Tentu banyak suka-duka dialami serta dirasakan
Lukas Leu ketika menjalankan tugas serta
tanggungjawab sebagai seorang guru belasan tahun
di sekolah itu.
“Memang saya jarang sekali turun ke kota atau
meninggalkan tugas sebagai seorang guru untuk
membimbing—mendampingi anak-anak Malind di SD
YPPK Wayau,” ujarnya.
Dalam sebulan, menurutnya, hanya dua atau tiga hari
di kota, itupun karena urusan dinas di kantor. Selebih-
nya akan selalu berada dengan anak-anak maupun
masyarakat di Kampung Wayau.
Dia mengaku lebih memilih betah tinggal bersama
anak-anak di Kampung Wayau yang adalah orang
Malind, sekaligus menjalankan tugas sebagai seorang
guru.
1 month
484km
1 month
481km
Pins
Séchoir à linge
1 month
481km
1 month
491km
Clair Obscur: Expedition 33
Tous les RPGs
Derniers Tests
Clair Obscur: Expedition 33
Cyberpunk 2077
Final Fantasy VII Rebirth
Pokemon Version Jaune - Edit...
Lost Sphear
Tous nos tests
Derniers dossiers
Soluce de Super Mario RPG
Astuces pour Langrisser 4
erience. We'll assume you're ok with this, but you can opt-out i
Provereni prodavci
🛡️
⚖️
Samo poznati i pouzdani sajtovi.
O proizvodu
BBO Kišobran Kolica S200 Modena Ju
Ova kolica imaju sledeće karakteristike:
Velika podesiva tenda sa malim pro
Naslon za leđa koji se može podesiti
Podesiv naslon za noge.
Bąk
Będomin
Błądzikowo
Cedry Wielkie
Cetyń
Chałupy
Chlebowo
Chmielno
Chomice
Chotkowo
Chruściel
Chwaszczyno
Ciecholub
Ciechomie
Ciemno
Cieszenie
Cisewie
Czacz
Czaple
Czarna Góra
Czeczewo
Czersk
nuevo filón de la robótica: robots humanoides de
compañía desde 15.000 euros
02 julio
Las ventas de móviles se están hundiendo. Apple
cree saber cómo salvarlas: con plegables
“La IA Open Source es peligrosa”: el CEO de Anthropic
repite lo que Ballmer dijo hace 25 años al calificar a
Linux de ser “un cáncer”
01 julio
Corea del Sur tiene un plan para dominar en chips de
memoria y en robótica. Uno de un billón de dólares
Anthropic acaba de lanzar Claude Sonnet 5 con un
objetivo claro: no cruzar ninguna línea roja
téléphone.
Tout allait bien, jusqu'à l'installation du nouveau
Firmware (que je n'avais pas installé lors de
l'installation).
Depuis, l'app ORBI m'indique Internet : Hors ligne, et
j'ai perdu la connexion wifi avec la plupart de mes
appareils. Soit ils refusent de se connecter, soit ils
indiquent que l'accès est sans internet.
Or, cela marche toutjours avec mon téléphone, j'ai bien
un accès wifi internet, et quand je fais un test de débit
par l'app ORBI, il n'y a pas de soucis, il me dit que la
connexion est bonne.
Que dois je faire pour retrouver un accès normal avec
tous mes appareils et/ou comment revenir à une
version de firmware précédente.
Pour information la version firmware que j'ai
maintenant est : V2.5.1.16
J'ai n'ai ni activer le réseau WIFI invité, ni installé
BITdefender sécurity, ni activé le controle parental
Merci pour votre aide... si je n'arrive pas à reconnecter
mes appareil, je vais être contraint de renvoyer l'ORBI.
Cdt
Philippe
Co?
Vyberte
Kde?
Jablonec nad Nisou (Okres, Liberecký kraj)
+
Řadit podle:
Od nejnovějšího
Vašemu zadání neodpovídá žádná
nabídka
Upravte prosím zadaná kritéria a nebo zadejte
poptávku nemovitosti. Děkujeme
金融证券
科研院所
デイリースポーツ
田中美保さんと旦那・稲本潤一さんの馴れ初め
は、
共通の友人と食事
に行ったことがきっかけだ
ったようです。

◇ ◇ ◇

## WHAT IS BEING ASKED
Reproduce only this range: the first line of the data above through the line with "Ova kolica imaju", both included, exactly as written.

## RESPONSE TO THE TASK
Tentu banyak suka-duka dialami serta dirasakan
Lukas Leu ketika menjalankan tugas serta
tanggungjawab sebagai seorang guru belasan tahun
di sekolah itu.
“Memang saya jarang sekali turun ke kota atau
meninggalkan tugas sebagai seorang guru untuk
membimbing—mendampingi anak-anak Malind di SD
YPPK Wayau,” ujarnya.
Dalam sebulan, menurutnya, hanya dua atau tiga hari
di kota, itupun karena urusan dinas di kantor. Selebih-
nya akan selalu berada dengan anak-anak maupun
masyarakat di Kampung Wayau.
Dia mengaku lebih memilih betah tinggal bersama
anak-anak di Kampung Wayau yang adalah orang
Malind, sekaligus menjalankan tugas sebagai seorang
guru.
1 month
484km
1 month
481km
Pins
Séchoir à linge
1 month
481km
1 month
491km
Clair Obscur: Expedition 33
Tous les RPGs
Derniers Tests
Clair Obscur: Expedition 33
Cyberpunk 2077
Final Fantasy VII Rebirth
Pokemon Version Jaune - Edit...
Lost Sphear
Tous nos tests
Derniers dossiers
Soluce de Super Mario RPG
Astuces pour Langrisser 4
erience. We'll assume you're ok with this, but you can opt-out i
Provereni prodavci
🛡️
⚖️
Samo poznati i pouzdani sajtovi.
O proizvodu
BBO Kišobran Kolica S200 Modena Ju
Ova kolica imaju sledeće karakteristike:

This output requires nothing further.